## WHAT IS REQUIRED:
Rewrite the data below so that every "dist" becomes "distance", leaving everything else unchanged.

>>>

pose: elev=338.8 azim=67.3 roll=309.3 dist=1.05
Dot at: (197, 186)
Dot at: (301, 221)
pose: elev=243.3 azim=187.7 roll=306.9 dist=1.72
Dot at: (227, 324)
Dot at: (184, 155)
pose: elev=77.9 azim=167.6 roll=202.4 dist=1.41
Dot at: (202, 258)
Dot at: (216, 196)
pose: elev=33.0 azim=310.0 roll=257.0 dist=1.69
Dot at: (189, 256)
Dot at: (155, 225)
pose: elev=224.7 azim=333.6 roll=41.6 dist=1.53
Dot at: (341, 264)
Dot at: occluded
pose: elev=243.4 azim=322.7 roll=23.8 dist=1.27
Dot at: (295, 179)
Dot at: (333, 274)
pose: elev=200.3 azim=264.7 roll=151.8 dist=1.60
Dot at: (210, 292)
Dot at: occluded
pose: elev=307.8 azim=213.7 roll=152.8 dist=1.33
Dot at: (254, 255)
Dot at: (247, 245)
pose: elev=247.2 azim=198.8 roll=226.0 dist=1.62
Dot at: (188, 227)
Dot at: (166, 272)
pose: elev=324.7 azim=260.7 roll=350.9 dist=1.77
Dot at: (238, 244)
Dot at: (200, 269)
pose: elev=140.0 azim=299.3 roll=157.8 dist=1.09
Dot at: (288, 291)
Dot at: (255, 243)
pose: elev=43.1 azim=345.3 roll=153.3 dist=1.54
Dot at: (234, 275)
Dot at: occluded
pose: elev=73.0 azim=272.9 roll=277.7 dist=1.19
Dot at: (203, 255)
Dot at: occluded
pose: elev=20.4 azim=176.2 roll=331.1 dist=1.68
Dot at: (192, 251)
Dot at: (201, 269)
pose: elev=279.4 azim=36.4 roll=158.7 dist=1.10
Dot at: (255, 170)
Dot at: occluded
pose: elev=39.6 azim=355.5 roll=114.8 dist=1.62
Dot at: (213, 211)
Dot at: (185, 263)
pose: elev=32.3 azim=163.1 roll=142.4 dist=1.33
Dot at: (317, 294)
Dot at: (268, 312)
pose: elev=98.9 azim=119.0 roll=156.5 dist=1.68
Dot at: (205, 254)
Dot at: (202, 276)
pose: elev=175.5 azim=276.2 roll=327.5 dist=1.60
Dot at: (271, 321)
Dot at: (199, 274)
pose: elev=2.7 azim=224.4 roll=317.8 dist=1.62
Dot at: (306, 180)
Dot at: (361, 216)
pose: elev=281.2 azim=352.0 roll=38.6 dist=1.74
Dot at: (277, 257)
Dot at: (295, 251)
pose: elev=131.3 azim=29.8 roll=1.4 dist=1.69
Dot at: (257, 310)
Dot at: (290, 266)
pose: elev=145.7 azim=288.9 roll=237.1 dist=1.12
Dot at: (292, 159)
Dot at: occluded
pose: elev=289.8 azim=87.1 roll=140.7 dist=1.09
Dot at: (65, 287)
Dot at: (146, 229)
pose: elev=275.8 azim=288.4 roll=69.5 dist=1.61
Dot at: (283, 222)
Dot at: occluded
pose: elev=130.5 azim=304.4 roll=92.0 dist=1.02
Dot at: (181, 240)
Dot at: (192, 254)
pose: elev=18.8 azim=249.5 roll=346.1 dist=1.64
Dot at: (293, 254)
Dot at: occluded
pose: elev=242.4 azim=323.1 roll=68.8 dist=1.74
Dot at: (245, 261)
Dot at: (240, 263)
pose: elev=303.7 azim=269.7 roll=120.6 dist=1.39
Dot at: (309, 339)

<<<

## COMPLETE ANSWER:
pose: elev=338.8 azim=67.3 roll=309.3 distance=1.05
Dot at: (197, 186)
Dot at: (301, 221)
pose: elev=243.3 azim=187.7 roll=306.9 distance=1.72
Dot at: (227, 324)
Dot at: (184, 155)
pose: elev=77.9 azim=167.6 roll=202.4 distance=1.41
Dot at: (202, 258)
Dot at: (216, 196)
pose: elev=33.0 azim=310.0 roll=257.0 distance=1.69
Dot at: (189, 256)
Dot at: (155, 225)
pose: elev=224.7 azim=333.6 roll=41.6 distance=1.53
Dot at: (341, 264)
Dot at: occluded
pose: elev=243.4 azim=322.7 roll=23.8 distance=1.27
Dot at: (295, 179)
Dot at: (333, 274)
pose: elev=200.3 azim=264.7 roll=151.8 distance=1.60
Dot at: (210, 292)
Dot at: occluded
pose: elev=307.8 azim=213.7 roll=152.8 distance=1.33
Dot at: (254, 255)
Dot at: (247, 245)
pose: elev=247.2 azim=198.8 roll=226.0 distance=1.62
Dot at: (188, 227)
Dot at: (166, 272)
pose: elev=324.7 azim=260.7 roll=350.9 distance=1.77
Dot at: (238, 244)
Dot at: (200, 269)
pose: elev=140.0 azim=299.3 roll=157.8 distance=1.09
Dot at: (288, 291)
Dot at: (255, 243)
pose: elev=43.1 azim=345.3 roll=153.3 distance=1.54
Dot at: (234, 275)
Dot at: occluded
pose: elev=73.0 azim=272.9 roll=277.7 distance=1.19
Dot at: (203, 255)
Dot at: occluded
pose: elev=20.4 azim=176.2 roll=331.1 distance=1.68
Dot at: (192, 251)
Dot at: (201, 269)
pose: elev=279.4 azim=36.4 roll=158.7 distance=1.10
Dot at: (255, 170)
Dot at: occluded
pose: elev=39.6 azim=355.5 roll=114.8 distance=1.62
Dot at: (213, 211)
Dot at: (185, 263)
pose: elev=32.3 azim=163.1 roll=142.4 distance=1.33
Dot at: (317, 294)
Dot at: (268, 312)
pose: elev=98.9 azim=119.0 roll=156.5 distance=1.68
Dot at: (205, 254)
Dot at: (202, 276)
pose: elev=175.5 azim=276.2 roll=327.5 distance=1.60
Dot at: (271, 321)
Dot at: (199, 274)
pose: elev=2.7 azim=224.4 roll=317.8 distance=1.62
Dot at: (306, 180)
Dot at: (361, 216)
pose: elev=281.2 azim=352.0 roll=38.6 distance=1.74
Dot at: (277, 257)
Dot at: (295, 251)
pose: elev=131.3 azim=29.8 roll=1.4 distance=1.69
Dot at: (257, 310)
Dot at: (290, 266)
pose: elev=145.7 azim=288.9 roll=237.1 distance=1.12
Dot at: (292, 159)
Dot at: occluded
pose: elev=289.8 azim=87.1 roll=140.7 distance=1.09
Dot at: (65, 287)
Dot at: (146, 229)
pose: elev=275.8 azim=288.4 roll=69.5 distance=1.61
Dot at: (283, 222)
Dot at: occluded
pose: elev=130.5 azim=304.4 roll=92.0 distance=1.02
Dot at: (181, 240)
Dot at: (192, 254)
pose: elev=18.8 azim=249.5 roll=346.1 distance=1.64
Dot at: (293, 254)
Dot at: occluded
pose: elev=242.4 azim=323.1 roll=68.8 distance=1.74
Dot at: (245, 261)
Dot at: (240, 263)
pose: elev=303.7 azim=269.7 roll=120.6 distance=1.39
Dot at: (309, 339)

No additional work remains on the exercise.